Texto: Clássico de Guimarães Rosa, infinitas vezes transcriado para teatro. Ágil, respeitoso com o texto original (acabo de relê-lo, por cima), praticamente sem omissões (às vezes necessárias, para respeito do andar da peça), dito na leitura exata do texto (o que por vezes dificulta algo do entendimento). Os trechos em terceira pessoa são compartilhados por todos os atores, em função de seu lugar e possibilidade de apresentação, sem tropeços. Alguns trechos em terceira pessoa ficam com os personagens a que o discurso se refere, dando certo caráter cômico diversas vezes.
Cenário: Simples, praticamente imutável durante a peça inteira. Quatro paus com cabeças esqueléticas de boi, mesas (uma de cada lado) atrás, um carro de boi deslocado de um lado para o outro e adereços. O cenário peca um pouco pela simplicidade por ser espelhado (adereços de um lado iguais ao do outro). Praticamente todos os recursos cênicos são ditados pelo trabalho de luz, que faz uso de texturas, cores e dos vários níveis do palco (atrás, meio, frente). Poderia ter se investido mais, com - porém - visíveis problemas decorrentes do andar da peça, extremante ágil.

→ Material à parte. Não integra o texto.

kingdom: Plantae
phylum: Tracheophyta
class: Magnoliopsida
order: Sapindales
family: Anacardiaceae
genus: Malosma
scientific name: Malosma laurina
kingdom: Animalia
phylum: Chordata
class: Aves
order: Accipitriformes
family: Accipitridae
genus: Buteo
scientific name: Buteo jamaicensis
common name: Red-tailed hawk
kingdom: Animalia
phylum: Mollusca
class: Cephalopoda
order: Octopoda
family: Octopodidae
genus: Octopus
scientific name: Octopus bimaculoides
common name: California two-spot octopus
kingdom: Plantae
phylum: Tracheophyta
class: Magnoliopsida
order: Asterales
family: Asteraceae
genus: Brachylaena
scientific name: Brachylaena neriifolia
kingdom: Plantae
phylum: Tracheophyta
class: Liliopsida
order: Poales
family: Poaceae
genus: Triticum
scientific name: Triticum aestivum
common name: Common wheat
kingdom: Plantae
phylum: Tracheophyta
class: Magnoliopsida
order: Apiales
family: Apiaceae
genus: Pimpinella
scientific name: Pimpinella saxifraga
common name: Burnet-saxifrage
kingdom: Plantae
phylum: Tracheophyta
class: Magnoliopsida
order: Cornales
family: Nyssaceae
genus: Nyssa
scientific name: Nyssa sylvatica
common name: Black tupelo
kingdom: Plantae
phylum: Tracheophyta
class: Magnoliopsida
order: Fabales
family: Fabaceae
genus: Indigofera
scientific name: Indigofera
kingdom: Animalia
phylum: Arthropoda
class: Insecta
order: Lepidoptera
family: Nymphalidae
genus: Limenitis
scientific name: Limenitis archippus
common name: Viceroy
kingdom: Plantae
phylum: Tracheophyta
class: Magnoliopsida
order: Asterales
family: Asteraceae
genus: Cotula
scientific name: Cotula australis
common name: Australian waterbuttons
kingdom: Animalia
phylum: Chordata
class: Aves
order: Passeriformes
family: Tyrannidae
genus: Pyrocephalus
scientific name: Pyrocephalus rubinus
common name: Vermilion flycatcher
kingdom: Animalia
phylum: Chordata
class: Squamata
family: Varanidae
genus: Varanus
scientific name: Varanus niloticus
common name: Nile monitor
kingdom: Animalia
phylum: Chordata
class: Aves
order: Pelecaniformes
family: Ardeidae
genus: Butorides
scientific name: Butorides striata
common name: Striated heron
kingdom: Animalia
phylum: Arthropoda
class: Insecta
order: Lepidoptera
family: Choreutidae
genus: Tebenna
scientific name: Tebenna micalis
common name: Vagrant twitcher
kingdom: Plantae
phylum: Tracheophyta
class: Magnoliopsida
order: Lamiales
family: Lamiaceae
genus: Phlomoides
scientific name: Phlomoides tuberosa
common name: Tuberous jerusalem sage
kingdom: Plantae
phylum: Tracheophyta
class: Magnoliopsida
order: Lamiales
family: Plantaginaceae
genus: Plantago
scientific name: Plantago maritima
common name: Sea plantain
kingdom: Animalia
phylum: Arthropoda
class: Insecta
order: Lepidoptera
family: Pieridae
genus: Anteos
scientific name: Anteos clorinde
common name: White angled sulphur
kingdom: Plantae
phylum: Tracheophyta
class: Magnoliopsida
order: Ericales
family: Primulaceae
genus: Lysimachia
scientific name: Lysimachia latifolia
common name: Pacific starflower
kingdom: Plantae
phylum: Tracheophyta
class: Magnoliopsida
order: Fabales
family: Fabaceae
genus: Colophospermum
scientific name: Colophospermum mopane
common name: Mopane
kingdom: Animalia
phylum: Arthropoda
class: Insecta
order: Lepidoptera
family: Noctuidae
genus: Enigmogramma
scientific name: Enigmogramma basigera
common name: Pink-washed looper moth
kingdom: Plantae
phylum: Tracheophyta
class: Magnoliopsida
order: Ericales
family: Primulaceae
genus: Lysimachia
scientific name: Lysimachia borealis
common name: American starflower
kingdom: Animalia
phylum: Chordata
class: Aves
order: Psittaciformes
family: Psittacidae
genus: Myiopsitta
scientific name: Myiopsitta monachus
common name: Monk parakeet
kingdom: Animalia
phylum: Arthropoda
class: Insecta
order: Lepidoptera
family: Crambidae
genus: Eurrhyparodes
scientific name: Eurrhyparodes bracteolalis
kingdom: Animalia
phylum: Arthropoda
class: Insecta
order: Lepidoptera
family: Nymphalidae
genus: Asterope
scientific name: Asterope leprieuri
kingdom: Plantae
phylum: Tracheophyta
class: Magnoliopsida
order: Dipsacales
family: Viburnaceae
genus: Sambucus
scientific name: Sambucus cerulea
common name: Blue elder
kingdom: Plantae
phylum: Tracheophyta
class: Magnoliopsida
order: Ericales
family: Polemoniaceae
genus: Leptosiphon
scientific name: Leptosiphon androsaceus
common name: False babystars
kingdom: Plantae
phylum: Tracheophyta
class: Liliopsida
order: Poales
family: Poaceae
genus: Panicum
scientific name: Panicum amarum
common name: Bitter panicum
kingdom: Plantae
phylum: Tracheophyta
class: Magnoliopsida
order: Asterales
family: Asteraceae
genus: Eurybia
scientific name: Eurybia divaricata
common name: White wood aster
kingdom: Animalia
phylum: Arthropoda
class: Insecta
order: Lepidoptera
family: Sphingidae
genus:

Atuações: Atuações em geral cativantes, especialmente pelos homens, que fazem o centro da trama. Jackyson Costa, como Matraga, é eficiente, embora peque por manter-se constante durante a reviravolta do personagem (não corporifica muito bem o Matraga bandoleiro, adaptando-se mais ao Matraga em busca de salvação). Fábio Lago sai-se melhor, especialmente ao fim, como Joãozinho Bem-Bem. Marcelo Fróes consegue manter muito a atenção do público em seus personagens Quim Recadeiro, especialmente. Leandro Castilho mostra muita comicidade de pastelão ao fazer o Jumento. Francisco Salgado, o Pai Preto, segura as pontas. Georgiana Góes e Cyda Morenyx seguram as pontas, sem porém muito destaque. Todos os atores cantam, segurando bem sua parte em cantos à la coral.
Direção: Extremamente dependente do jogo de luz, a direção é ágil e dessa forma eficaz, desenvolvendo o texto, passo a passo, com boas saídas de interlocução sem concentrar excessivamente a atenção num ou noutro ator. Mesmo quando as cenas são focadas num personagem em especial, diversos atores participam, atribuindo muito mais agilidade à encenação. Muito trabalho com símbolos (osso substituindo espingarda) e comicidade respectiva (quando os figurinos são mera desculpa). Indicado para o Shell 2007 (2 indicações), o
espetáculo é claramente um tour de force coletivo que usa diversas saídas que só o grupo consegue compensar. Cena em especial, envolvendo o lava-pés de uma espectadora, dá um clima especial e emocionante ao espetáculo. Boa saída, mostrando a conversão de Matraga.